▶ **What to work on**:
The reply should hold every record, copied exactly.

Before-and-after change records

══════════

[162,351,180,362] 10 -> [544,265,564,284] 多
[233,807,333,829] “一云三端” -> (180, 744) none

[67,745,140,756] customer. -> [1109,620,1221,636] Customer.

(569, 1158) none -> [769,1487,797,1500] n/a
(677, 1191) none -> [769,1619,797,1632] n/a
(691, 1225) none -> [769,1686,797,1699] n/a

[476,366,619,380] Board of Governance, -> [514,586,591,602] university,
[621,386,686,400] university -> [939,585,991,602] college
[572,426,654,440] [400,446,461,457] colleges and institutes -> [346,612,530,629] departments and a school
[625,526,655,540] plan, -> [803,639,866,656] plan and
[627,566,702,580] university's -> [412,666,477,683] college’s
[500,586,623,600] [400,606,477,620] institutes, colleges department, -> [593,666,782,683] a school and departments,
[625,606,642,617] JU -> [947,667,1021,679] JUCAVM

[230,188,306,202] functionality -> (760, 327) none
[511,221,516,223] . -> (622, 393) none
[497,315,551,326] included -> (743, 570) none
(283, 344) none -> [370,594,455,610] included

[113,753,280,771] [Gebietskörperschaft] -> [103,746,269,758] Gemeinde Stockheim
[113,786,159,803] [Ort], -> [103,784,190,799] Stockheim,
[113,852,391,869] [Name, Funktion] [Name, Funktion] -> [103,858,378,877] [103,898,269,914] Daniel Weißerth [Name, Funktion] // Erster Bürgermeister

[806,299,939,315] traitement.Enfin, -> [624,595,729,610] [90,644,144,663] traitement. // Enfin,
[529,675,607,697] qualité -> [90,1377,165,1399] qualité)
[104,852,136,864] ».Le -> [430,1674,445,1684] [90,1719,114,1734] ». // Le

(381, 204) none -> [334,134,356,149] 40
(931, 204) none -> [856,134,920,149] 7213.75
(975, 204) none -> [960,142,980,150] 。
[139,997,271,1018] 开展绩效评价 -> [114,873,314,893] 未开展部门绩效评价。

══════════

▶ **Task response**:
[162,351,180,362] 10 -> [544,265,564,284] 多
[233,807,333,829] “一云三端” -> (180, 744) none

[67,745,140,756] customer. -> [1109,620,1221,636] Customer.

(569, 1158) none -> [769,1487,797,1500] n/a
(677, 1191) none -> [769,1619,797,1632] n/a
(691, 1225) none -> [769,1686,797,1699] n/a

[476,366,619,380] Board of Governance, -> [514,586,591,602] university,
[621,386,686,400] university -> [939,585,991,602] college
[572,426,654,440] [400,446,461,457] colleges and institutes -> [346,612,530,629] departments and a school
[625,526,655,540] plan, -> [803,639,866,656] plan and
[627,566,702,580] university's -> [412,666,477,683] college’s
[500,586,623,600] [400,606,477,620] institutes, colleges department, -> [593,666,782,683] a school and departments,
[625,606,642,617] JU -> [947,667,1021,679] JUCAVM

[230,188,306,202] functionality -> (760, 327) none
[511,221,516,223] . -> (622, 393) none
[497,315,551,326] included -> (743, 570) none
(283, 344) none -> [370,594,455,610] included

[113,753,280,771] [Gebietskörperschaft] -> [103,746,269,758] Gemeinde Stockheim
[113,786,159,803] [Ort], -> [103,784,190,799] Stockheim,
[113,852,391,869] [Name, Funktion] [Name, Funktion] -> [103,858,378,877] [103,898,269,914] Daniel Weißerth [Name, Funktion] // Erster Bürgermeister

[806,299,939,315] traitement.Enfin, -> [624,595,729,610] [90,644,144,663] traitement. // Enfin,
[529,675,607,697] qualité -> [90,1377,165,1399] qualité)
[104,852,136,864] ».Le -> [430,1674,445,1684] [90,1719,114,1734] ». // Le

(381, 204) none -> [334,134,356,149] 40
(931, 204) none -> [856,134,920,149] 7213.75
(975, 204) none -> [960,142,980,150] 。
[139,997,271,1018] 开展绩效评价 -> [114,873,314,893] 未开展部门绩效评价。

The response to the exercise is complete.